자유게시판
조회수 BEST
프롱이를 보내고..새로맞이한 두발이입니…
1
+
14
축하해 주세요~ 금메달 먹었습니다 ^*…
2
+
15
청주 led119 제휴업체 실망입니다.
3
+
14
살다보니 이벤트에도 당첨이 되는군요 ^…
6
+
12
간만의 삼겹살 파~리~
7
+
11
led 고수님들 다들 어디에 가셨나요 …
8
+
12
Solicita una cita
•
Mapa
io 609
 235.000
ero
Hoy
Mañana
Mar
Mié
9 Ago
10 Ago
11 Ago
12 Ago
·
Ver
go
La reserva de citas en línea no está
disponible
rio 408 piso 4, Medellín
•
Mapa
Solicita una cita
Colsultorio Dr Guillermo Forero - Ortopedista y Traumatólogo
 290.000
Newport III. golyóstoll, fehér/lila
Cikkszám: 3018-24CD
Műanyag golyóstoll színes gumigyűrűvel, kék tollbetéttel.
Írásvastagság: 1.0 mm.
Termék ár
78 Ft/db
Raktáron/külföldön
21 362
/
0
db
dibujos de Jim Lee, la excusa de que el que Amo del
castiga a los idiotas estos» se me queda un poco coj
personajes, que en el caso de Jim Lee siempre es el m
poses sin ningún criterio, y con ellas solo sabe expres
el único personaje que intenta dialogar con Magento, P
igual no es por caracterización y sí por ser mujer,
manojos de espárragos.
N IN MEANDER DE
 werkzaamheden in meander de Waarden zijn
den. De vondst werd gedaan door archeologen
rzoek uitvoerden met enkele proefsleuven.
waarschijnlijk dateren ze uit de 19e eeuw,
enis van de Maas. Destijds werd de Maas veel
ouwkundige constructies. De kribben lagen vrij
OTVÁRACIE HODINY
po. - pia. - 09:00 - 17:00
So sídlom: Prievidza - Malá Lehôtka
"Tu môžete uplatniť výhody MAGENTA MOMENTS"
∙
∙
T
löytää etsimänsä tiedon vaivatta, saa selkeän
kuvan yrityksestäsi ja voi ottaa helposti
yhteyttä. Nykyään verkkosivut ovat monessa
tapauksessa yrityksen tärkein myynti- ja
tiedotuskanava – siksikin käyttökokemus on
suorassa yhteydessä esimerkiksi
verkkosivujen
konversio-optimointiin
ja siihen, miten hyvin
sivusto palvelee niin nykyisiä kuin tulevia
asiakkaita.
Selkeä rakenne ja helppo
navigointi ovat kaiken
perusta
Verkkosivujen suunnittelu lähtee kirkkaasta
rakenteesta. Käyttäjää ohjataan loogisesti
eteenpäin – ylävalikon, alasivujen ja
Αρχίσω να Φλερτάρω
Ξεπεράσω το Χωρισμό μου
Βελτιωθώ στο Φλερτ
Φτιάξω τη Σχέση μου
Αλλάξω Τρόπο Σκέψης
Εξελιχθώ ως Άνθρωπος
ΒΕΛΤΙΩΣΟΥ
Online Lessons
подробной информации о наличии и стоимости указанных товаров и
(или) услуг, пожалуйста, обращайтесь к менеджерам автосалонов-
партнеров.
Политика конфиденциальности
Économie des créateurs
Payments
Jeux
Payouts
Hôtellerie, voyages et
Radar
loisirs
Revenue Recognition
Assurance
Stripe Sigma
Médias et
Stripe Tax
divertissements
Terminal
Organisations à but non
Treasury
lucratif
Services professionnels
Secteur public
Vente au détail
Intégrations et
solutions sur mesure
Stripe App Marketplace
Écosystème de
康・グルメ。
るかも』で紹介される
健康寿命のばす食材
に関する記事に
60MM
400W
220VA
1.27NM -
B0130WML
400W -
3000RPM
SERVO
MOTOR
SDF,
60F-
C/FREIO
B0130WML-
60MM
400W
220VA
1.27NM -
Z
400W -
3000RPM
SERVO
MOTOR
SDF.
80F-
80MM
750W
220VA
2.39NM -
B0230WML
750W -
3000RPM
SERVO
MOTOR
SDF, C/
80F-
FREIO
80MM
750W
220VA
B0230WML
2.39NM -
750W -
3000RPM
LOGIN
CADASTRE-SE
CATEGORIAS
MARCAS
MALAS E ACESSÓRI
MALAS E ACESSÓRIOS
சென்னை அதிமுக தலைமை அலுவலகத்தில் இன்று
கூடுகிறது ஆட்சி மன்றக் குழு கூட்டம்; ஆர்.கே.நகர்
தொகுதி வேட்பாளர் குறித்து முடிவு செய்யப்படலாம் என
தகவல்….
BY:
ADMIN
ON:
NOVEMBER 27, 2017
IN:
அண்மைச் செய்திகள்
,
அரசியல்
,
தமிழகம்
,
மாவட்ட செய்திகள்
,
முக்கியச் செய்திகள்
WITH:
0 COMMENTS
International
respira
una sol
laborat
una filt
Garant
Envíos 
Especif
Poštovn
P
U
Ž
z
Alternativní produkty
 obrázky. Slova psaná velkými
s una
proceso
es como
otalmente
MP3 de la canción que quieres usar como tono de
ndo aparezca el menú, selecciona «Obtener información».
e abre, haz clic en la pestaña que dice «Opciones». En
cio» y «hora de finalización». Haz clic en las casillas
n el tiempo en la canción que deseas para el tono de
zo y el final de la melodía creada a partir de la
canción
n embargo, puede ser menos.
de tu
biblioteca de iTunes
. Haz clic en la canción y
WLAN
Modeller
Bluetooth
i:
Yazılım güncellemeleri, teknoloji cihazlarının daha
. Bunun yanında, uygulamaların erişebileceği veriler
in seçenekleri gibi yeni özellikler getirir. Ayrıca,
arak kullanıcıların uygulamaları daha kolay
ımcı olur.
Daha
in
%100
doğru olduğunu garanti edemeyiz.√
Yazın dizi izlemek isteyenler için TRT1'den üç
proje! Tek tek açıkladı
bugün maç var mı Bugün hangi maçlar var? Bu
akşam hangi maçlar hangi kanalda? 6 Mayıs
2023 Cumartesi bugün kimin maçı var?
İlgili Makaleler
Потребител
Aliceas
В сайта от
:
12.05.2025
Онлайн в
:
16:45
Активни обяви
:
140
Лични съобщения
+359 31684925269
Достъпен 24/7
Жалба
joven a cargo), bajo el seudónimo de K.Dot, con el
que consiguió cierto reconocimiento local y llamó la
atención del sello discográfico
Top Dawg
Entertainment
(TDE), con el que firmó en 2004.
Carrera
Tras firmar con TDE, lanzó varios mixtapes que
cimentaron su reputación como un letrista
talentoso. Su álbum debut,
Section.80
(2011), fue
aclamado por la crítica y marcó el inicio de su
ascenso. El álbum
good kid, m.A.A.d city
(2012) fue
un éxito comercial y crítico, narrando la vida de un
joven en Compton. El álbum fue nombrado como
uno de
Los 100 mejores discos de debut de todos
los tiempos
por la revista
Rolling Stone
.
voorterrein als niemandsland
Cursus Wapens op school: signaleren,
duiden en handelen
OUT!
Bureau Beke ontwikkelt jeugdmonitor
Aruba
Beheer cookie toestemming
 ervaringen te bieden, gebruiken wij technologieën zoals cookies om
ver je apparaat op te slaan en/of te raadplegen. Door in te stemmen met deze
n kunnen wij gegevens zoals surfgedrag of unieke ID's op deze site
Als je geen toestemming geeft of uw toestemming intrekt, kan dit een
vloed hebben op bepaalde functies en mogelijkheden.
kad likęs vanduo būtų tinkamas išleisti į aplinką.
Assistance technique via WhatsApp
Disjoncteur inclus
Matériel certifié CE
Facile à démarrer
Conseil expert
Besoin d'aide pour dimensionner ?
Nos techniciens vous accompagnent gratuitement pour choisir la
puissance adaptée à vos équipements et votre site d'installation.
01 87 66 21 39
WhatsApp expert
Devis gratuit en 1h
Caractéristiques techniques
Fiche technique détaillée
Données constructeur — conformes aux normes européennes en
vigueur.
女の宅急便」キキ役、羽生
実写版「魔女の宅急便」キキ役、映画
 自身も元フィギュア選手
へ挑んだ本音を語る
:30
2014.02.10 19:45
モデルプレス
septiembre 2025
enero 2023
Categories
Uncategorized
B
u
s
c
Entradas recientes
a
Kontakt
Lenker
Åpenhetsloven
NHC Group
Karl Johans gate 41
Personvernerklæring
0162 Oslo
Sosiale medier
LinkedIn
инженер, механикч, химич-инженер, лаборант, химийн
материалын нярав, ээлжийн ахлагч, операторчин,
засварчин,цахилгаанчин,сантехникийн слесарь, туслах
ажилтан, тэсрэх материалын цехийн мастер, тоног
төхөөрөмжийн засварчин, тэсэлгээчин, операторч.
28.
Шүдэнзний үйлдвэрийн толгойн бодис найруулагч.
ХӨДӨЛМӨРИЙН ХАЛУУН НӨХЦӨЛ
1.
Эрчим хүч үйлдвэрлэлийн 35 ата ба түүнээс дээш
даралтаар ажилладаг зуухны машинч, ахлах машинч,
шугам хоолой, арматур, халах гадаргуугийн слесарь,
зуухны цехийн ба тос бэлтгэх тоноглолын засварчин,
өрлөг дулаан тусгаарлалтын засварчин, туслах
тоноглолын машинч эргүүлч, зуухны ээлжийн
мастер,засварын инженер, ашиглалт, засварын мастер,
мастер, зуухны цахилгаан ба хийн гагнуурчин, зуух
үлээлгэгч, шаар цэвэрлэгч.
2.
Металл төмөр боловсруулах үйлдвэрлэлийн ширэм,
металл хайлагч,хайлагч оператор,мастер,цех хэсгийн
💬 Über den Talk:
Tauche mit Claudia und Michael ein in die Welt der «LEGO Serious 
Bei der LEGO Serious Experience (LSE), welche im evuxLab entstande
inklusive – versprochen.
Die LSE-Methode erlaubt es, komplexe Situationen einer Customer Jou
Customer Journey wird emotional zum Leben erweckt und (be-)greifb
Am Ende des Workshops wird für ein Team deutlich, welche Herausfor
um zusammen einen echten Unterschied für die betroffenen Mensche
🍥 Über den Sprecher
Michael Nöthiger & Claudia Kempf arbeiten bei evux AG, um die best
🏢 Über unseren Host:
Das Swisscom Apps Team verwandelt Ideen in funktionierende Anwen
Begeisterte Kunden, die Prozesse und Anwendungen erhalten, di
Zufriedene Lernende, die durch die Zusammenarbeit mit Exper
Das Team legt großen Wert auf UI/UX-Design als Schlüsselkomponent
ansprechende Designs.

### What you have to do
Give back exactly the lines above starting at the line where "International" appears and ending at the line where "bugün maç var mı Bugün hangi maçlar var? Bu" appears, both included, with no other lines.

### Answer section
International
respira
una sol
laborat
una filt
Garant
Envíos 
Especif
Poštovn
P
U
Ž
z
Alternativní produkty
 obrázky. Slova psaná velkými
s una
proceso
es como
otalmente
MP3 de la canción que quieres usar como tono de
ndo aparezca el menú, selecciona «Obtener información».
e abre, haz clic en la pestaña que dice «Opciones». En
cio» y «hora de finalización». Haz clic en las casillas
n el tiempo en la canción que deseas para el tono de
zo y el final de la melodía creada a partir de la
canción
n embargo, puede ser menos.
de tu
biblioteca de iTunes
. Haz clic en la canción y
WLAN
Modeller
Bluetooth
i:
Yazılım güncellemeleri, teknoloji cihazlarının daha
. Bunun yanında, uygulamaların erişebileceği veriler
in seçenekleri gibi yeni özellikler getirir. Ayrıca,
arak kullanıcıların uygulamaları daha kolay
ımcı olur.
Daha
in
%100
doğru olduğunu garanti edemeyiz.√
Yazın dizi izlemek isteyenler için TRT1'den üç
proje! Tek tek açıkladı
bugün maç var mı Bugün hangi maçlar var? Bu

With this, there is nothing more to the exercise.